WORK INSTRUCTION 1. Please convert the records, from their first line through the line containing "24: (51, 302)", into a JSON list of strings with one string per line, leaving out blank lines.

GIVEN TEXT.

In City of Demopolis v. Webb, 87 Alabama, 659, the case did not turn upon the ownership of land below high water mark, although the court, in delivering the opinion, said: "Under our decisions, when a person own lands on a navigable river his ownership is held to extend so far as to embrace the land between high and low water marks," citing Williams v. Glover, 66 Alabama, 189, which, as before stated, related to land upon an island in the Tennessee River and not upon a tidal stream. The land in question was in the city of Demopolis, on the Tombigbee River, a navigable stream emptying into the Bay of Mobile, and at this point apparently far above the tidal effect. In the same case afterwards before the court on its merits, Webb v. Demopolis, 95 Alabama, 116, the court held that whether a grant of the United States to land lying on a navigable stream within the limits of a State extends to high or to low water mark or to the middle thread of the stream, was not a Federal but a local question, citing Barney v. Keokuk, 94 U.S. 324; Packer v. Bird, 137 U.S. 661; St. Louis v. Rutz, 138 U.S. 226; Hardin v. Jordan, 140 U.S. 371; and Kaukauna Co. v. Green Bay &c. Canal Co., 142 U.S. 255, and also held that "the rule which this State has adopted and declared through this court is that a grant by the United States to land bordering on a navigable river includes the shore or bank of such river, and extends to the water line thereof at low water." In none of the above cases cited from our reports were the lands situated within tide waters.
Relying upon these cases from the Supreme Court of Alabama, the Transportation Company attacks the constitutionality of the act of January 31, 1867, conveying to the city of Mobile the shore and soil under Mobile River, "because the act impairs *486 vested rights, because riparian rights are property, and because the rule in Alabama is that a grant by the United States of lands bordering on a navigable river includes the shore or bank of such river and extends to the water line at low water." In this connection the company insists that the decisions above cited constitute a rule of property in the nature of a contract with the owners of land adjacent to the Mobile River, which have been impaired by the construction given to the act of January 31, 1867; but, as we have already noticed, none of the cases related to tidal streams.
In its opinion in this case the Supreme Court of Alabama seems to admit that in Webb v. Demopolis, and one or two other cases relating to the shore line of streams above the ebb and flow of tide waters, the defendant was correct in supposing that the title of the riparian proprietor extended to low water mark, but, said the court, "these cases in nowise conflict with the common law rule so often approved by this court and other jurisdictions that on streams where the tide ebbs and flows grants of adjoining lands only extends to the ordinary high tide line along the shore. The law is definitely settled as to this point, and it could hardly have been the purpose of the decision in Webb v. Demopolis to disturb this rule of property supported by a vast array of authorities without making reference to them."

WORK INSTRUCTION 2. In the court opinion, on which river is the city of Demopolis located?

STORED DATA.
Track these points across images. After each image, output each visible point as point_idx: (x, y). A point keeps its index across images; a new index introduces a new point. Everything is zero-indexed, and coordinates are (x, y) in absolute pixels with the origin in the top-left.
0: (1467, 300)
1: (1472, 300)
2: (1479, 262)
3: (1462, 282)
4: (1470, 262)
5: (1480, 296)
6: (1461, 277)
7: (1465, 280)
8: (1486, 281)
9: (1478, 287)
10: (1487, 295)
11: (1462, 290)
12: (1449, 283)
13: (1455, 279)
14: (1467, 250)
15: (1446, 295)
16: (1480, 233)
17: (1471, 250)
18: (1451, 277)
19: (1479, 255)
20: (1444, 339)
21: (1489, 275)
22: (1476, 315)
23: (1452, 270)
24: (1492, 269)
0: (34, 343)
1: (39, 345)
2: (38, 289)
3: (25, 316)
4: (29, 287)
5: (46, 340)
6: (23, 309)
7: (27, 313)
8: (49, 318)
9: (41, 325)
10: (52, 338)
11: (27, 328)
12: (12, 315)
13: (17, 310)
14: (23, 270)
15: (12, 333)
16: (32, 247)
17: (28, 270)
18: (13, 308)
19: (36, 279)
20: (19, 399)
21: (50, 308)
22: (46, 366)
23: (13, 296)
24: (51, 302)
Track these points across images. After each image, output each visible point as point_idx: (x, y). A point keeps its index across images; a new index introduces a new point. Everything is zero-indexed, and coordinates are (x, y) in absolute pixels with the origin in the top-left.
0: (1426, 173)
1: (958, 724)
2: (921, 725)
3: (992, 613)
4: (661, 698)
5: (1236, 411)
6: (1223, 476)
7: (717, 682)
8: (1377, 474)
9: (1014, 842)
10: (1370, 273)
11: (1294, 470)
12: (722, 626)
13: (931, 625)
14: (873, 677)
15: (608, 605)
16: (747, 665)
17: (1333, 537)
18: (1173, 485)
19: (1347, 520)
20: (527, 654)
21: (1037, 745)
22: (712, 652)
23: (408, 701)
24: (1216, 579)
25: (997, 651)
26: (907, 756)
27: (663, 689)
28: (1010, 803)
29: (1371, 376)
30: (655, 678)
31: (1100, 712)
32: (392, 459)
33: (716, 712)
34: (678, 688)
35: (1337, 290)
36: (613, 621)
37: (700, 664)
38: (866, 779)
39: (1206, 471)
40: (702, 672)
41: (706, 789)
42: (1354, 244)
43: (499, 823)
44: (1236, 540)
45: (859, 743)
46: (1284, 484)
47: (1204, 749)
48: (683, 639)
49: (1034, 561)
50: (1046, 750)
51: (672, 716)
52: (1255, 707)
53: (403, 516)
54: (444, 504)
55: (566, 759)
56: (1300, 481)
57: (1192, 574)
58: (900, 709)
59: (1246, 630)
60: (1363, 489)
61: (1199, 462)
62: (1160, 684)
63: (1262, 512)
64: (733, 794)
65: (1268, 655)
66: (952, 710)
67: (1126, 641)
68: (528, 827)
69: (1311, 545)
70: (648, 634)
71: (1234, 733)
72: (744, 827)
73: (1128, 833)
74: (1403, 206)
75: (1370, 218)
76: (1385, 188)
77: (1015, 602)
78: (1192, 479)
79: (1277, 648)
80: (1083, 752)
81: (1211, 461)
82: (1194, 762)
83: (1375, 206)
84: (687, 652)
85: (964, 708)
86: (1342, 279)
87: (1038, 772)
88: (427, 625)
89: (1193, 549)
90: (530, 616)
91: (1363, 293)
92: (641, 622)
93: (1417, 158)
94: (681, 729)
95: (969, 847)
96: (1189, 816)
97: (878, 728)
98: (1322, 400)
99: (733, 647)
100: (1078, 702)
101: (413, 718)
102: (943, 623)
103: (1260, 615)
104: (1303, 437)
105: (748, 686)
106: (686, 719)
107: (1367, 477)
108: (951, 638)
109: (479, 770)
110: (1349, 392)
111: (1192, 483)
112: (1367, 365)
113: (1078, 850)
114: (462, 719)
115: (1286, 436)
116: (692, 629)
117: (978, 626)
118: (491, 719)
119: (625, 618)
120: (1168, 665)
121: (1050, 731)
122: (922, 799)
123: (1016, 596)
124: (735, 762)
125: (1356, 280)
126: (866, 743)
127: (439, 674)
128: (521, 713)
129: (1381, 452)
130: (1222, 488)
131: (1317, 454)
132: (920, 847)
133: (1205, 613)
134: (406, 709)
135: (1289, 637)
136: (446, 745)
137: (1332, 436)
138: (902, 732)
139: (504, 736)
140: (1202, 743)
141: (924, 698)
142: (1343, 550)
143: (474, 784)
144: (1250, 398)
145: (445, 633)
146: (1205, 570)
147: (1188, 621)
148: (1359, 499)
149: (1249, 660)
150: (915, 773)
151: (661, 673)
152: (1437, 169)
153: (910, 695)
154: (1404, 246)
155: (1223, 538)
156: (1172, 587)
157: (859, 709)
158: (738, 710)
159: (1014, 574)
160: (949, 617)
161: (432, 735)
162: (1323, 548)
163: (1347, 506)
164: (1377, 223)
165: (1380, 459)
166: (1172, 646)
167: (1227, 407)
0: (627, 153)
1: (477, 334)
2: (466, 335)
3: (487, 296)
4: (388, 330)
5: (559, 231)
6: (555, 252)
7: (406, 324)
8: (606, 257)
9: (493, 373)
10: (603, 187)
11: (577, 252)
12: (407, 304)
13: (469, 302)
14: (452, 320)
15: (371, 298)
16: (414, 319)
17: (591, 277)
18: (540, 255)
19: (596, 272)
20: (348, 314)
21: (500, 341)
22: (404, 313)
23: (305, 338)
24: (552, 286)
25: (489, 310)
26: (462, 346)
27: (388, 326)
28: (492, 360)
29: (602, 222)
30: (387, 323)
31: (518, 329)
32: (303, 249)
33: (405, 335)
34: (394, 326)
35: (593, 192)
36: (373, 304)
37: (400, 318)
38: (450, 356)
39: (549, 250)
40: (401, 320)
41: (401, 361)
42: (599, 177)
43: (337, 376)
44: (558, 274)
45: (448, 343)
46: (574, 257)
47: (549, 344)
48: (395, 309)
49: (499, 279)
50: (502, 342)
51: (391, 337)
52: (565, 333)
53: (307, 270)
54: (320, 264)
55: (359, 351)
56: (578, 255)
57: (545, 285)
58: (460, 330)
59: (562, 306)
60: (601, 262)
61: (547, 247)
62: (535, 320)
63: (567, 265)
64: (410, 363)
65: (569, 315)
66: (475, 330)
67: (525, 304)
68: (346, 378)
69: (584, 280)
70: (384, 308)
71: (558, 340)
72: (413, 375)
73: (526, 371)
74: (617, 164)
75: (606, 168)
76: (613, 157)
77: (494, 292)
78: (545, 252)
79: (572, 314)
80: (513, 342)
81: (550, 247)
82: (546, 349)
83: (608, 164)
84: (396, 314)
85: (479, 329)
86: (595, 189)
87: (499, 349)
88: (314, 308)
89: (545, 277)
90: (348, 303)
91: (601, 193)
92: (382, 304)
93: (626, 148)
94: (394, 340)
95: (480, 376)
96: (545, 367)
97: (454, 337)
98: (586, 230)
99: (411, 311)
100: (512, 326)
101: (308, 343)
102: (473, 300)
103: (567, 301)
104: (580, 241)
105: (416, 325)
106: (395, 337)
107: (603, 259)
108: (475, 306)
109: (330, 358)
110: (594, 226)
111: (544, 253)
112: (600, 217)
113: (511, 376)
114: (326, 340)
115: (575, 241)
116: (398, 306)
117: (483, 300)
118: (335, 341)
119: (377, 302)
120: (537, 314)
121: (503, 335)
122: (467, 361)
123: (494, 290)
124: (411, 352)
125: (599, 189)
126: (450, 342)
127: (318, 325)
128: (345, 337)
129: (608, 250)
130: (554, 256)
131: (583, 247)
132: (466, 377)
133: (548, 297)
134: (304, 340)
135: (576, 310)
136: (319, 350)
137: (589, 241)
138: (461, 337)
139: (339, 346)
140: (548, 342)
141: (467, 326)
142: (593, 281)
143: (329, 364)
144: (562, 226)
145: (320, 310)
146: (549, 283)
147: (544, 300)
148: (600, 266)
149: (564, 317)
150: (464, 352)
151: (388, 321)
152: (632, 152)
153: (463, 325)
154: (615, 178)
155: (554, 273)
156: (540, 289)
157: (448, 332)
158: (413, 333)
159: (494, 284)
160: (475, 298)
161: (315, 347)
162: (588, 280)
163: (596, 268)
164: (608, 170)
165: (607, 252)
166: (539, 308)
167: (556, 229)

ANSWER 1.
[
  "Track these points across images. After each image, output each visible point as point_idx: (x, y). A point keeps its index across images; a new index introduces a new point. Everything is zero-indexed, and coordinates are (x, y) in absolute pixels with the origin in the top-left.",
  "0: (1467, 300)",
  "1: (1472, 300)",
  "2: (1479, 262)",
  "3: (1462, 282)",
  "4: (1470, 262)",
  "5: (1480, 296)",
  "6: (1461, 277)",
  "7: (1465, 280)",
  "8: (1486, 281)",
  "9: (1478, 287)",
  "10: (1487, 295)",
  "11: (1462, 290)",
  "12: (1449, 283)",
  "13: (1455, 279)",
  "14: (1467, 250)",
  "15: (1446, 295)",
  "16: (1480, 233)",
  "17: (1471, 250)",
  "18: (1451, 277)",
  "19: (1479, 255)",
  "20: (1444, 339)",
  "21: (1489, 275)",
  "22: (1476, 315)",
  "23: (1452, 270)",
  "24: (1492, 269)",
  "0: (34, 343)",
  "1: (39, 345)",
  "2: (38, 289)",
  "3: (25, 316)",
  "4: (29, 287)",
  "5: (46, 340)",
  "6: (23, 309)",
  "7: (27, 313)",
  "8: (49, 318)",
  "9: (41, 325)",
  "10: (52, 338)",
  "11: (27, 328)",
  "12: (12, 315)",
  "13: (17, 310)",
  "14: (23, 270)",
  "15: (12, 333)",
  "16: (32, 247)",
  "17: (28, 270)",
  "18: (13, 308)",
  "19: (36, 279)",
  "20: (19, 399)",
  "21: (50, 308)",
  "22: (46, 366)",
  "23: (13, 296)",
  "24: (51, 302)"
]

ANSWER 2. The Tombigbee River.